Acredita que, com esse novo cenário mundial, a solidariedade tem se destacado?

Sim. Isso é um dos pontos positivos de toda essa tragédia. Infelizmente, há quem faça como moeda de troca, mas nunca iremos saber as intenções. O mais importante é amenizar a fome das pessoas e isso é imensurável.

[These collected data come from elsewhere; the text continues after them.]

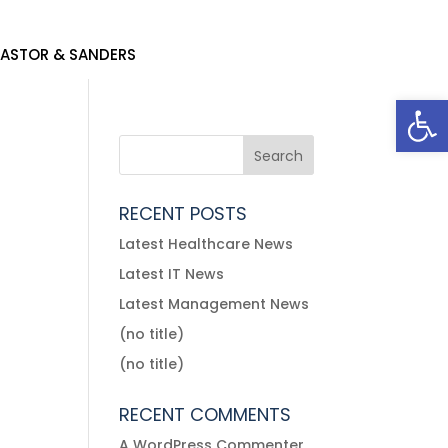
ACCOUNT
ACCOUNT
ASTOR & SANDERS
ASTOR & SANDERS
Open
RECENT POSTS
Latest Healthcare News
Latest IT News
Latest Management News
(no title)
(no title)
RECENT COMMENTS
A WordPress Commenter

Lino: vaquinha para os nordestinos (Foto: Divulgação/Janderson Pires)
Lino: vaquinha para os nordestinos (Foto: Divulgação/Janderson Pires)
Eu lancei a campanha “Nordestinos contra a Pandemia”. Na primeira fase, arrecadamos o equivalente a 100 cestas básicas e junto com meu irmão, Tom Pires, fizemos a distribuição em duas comunidades no Rio. A ação foi direcionada aos migrantes nordestinos.

Nos sentimos abençoados em poder ser um canal de ajuda para os nossos conterrâneos. Agora estamos na segunda fase para tentar arrecadar mais 100 cestas. O canal de doação é: https://www.vakinha.com.br/vaquinha/nordestinos-contra-a-pandemia.

Acha que, quando o assunto é improvisar, dar um jeitinho, o brasileiro não decepciona?

Mais que dá um jeitinho. Prefiro pensar que temos que preparar agora o que queremos ter na volta. Transformar esse momento adverso em oportunidade. Afinal, tudo depende do que cada pessoa faz diante das possibilidades.

As circunstâncias e as dificuldades estão aí e cabe a nós a transformação, a apropriação e a coragem para dar um passo adiante. Isso, sim, é o melhor do brasileiro: coragem.

Apesar da flexibilização, ainda temos que usar máscaras, evitar contato. Já providenciou uma máscara transparente, para exibir o bigodinho?

Engraçado isso! Uso esse bigode desde 2012 e virou uma espécie de assinatura. Trabalho muito por conta dele. É uma relação de amor e gratidão. Com a máscara, as pessoas que não me conhecem podem ter a impressão que não há bigode. Fico me perguntando como ela deve achar que sou sem máscara.

Agora, quanto à mascara transparente, se houver alguma que garanta proteção, serei um dos primeiros a comprar. Estou sentindo falta de exibir meu bigode de respeito! (Risos)

“O Marido de Daniel” defende todas as formas de amar. Um texto bem atual. Seria o amor no divã?

A peça discute o amor materno, o amor entre amigos e o amor de casal. Nisso ela está mais próxima a questões psicanalíticas e bem distante da perspectiva panfletária. É uma peça incrível do norte- americano Michael Mckeever, que fala muito bem para a realidade do nosso país e nossas questões.